Fosse apenas esse o lado tenebroso, o problema teria a solução amainada pela racionalização da produção, contemplando, ao mesmo tempo, a preservação do meio ambiente e a produção de alimentos. Ocorre que, pela aparente disponibilidade de terras e pelo jeito pouco patriótico com que autoridades lidam com a questão, uma parte do agronegócio poderá render não apenas ovos de ouro, mas a própria galinha poedeira, na forma de aquisição, pelos grandes produtores estrangeiros, de um quarto das terras agricultáveis do Brasil.

Essa é a típica história que já havia sido anunciada previamente a todos, com seus desdobramentos e possíveis consequências para a integridade do país e da própria nação, numa afronta direta à Constituição. O que essa história anunciada também já previa, é o estabelecimento de enclaves estrangeiros e autônomos, dentro do território nacional.
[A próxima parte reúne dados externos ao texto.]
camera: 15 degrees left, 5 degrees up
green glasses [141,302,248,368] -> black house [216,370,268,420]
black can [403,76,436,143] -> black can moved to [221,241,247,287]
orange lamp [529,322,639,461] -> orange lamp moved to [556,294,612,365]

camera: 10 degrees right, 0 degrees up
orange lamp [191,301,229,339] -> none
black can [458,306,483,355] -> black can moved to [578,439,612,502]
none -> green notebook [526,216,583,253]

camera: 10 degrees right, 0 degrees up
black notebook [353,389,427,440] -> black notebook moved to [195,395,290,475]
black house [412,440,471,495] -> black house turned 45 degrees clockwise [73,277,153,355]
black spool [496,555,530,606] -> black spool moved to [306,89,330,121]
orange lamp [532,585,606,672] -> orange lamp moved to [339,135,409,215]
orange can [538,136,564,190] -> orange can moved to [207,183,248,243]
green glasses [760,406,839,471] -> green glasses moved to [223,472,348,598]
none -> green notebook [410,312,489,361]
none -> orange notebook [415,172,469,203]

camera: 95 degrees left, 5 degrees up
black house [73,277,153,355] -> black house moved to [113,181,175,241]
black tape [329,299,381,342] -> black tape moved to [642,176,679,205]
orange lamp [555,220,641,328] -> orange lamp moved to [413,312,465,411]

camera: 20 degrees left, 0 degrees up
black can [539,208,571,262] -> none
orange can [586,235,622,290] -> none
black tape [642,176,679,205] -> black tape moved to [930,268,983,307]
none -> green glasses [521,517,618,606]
Não fosse essa uma facilidade ou negócio da China aberta pelo próprio Poder Legislativo, era certo que tal proposta iria merecer, de imediato, uma Comissão Parlamentar Mista de Inquérito (CPMI), dada a delicadeza da questão. Mas, como estamos mergulhados num pesadelo pandêmico que parece não ter fim, tudo vai sendo materializado, enquanto os brasileiros dormem.

A aprovação, pela Câmara Alta, de um projeto autorizando a compra de até 25% da área correspondente a uma cidade, por pessoas ou empresas estrangeiras, irá facilitar a exploração de propriedades rurais, mesmo que não residam no país, ampliando o acesso tanto ao arrendamento quanto a compra, por pessoas físicas ou jurídicas. Justificando seu projeto, o senador Irajá (PSD-TO) acredita que a proposta irá possibilitar o ingresso e fixação de agroindústrias transnacionais no Brasil.
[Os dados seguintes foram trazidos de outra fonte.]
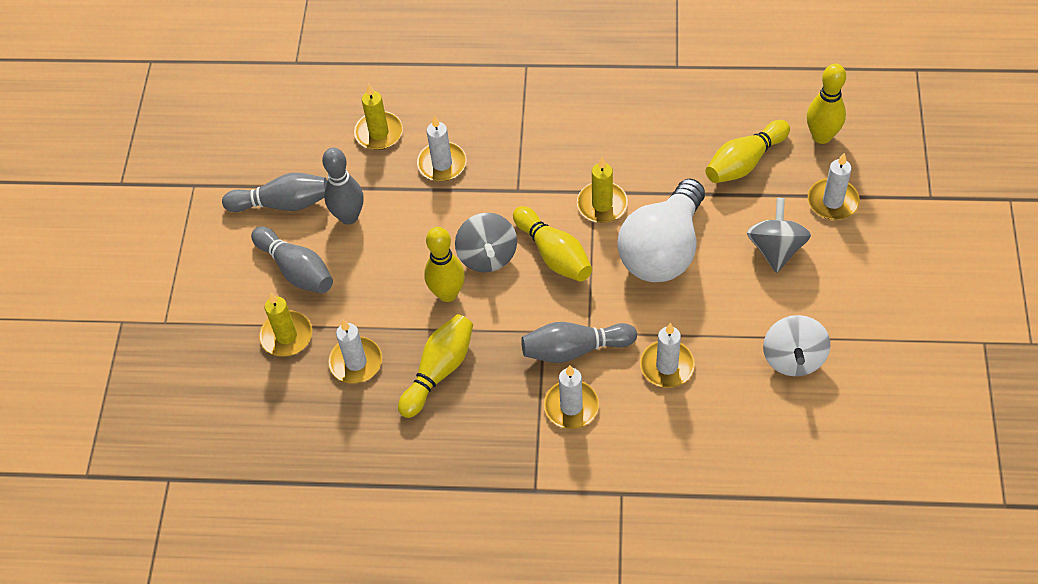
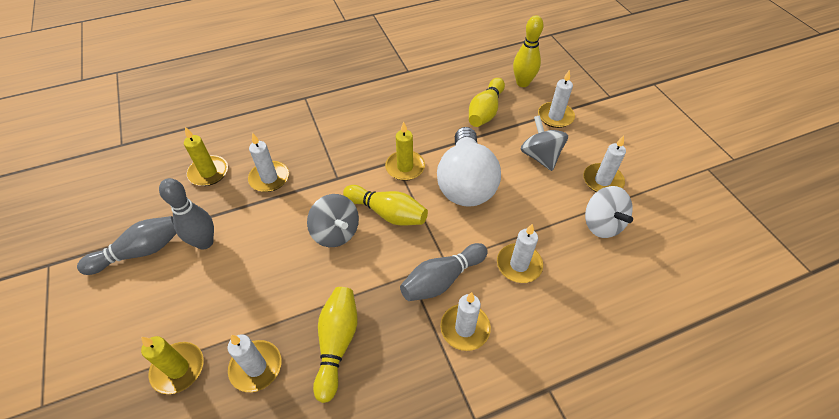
camera: 30 degrees left, 5 degrees down
grey bowling pin [251,226,333,294] -> none
yellow bowling pin [424,227,465,302] -> none
none -> white candle [583,136,626,192]

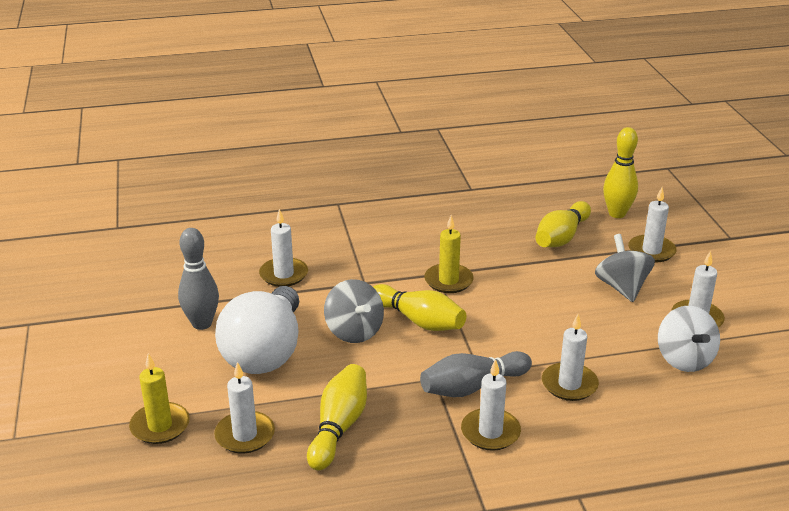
camera: 10 degrees right, 20 degrees down
grey bowling pin [77,216,177,275] -> none
yellow candle [184,127,228,186] -> none
white light bulb [437,127,501,207] -> white light bulb moved to [215,286,299,374]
Mesmo que, a princípio, a proposta vete a posse de terra por tempo indeterminado, na prática, o que se está estabelecendo, a priori, é a abertura das porteiras da grande fazenda Brasil, para a entrada do que seriam os novos colonizadores, dentro da eterna perspectiva do Brasil colonial e monocultor, como permanecemos desde o século XVI.

Cláusulas abstratas, do tipo “função social da propriedade”, “preservação do meio ambiente” e outras disposições aleatórias servem, nesse projeto, apenas para emprestar alguma maquiagem ambientalista e atual a um projeto que, por sua concepção original, apenas introduz, de forma disfarçada, a venda e entrega de parte do país à exploração estrangeira, numa época em que os recursos naturais vão rareando em todo o planeta.

Através da comprovação, na prática e no estômago, que o maior produtor de proteínas do planeta, que somos, vende internamente a carne de primeira ao preço do bacalhau norueguês, dá para sentir como será o futuro dos brasileiros ao entregar seu chão para a exploração daqueles que sempre nos exploraram.

 

A frase que foi pronunciada

“O objetivo final da agricultura não é o cultivo de safras, mas o cultivo e o aperfeiçoamento dos seres humanos.”
Masanobu Fukuoka, falecido em 2008, foi agricultor e microbiólogo japonês e escritor


Depois de tudo
Se deu certo, a população não tem a informação. Interrupções das obras para a transposição do Rio São Francisco, discussões em comissões, protestos, defesas. O assunto que tomou uma boa fortuna dos cofres da União morreu.


Investigação
Faz tempo que a então senadora Marta Suplicy lutou para tirar a gordura hidrogenada dos alimentos no Brasil. O PLS 478/2015 não vingou. O caso é mais grave do que se imagina. Se a profissão de investigadores de alimentos fosse levada a sério neste país, as surpresas seriam aterradoras. Inclusive de alimentos para celíacos, diabéticos e hipertensos.


Tristeza
Houve, no Senado, uma discussão sobre a Lei de Abuso de Autoridade, em que a hermenêutica não configuraria crime de abuso. Isso só acontece onde a lei deixa margem a interpretações. Pior que isso são as artimanhas para desviar a atenção da população para o que realmente significam as letras da lei. Criam fantasmas, pintam de amarelo, e a população finge que vê.


História de Brasília

Todos os ministérios estão sendo observados e mostraremos ao público as razões pelas quais não se transferem. Até amanhã, às 21 horas, na TV Brasília.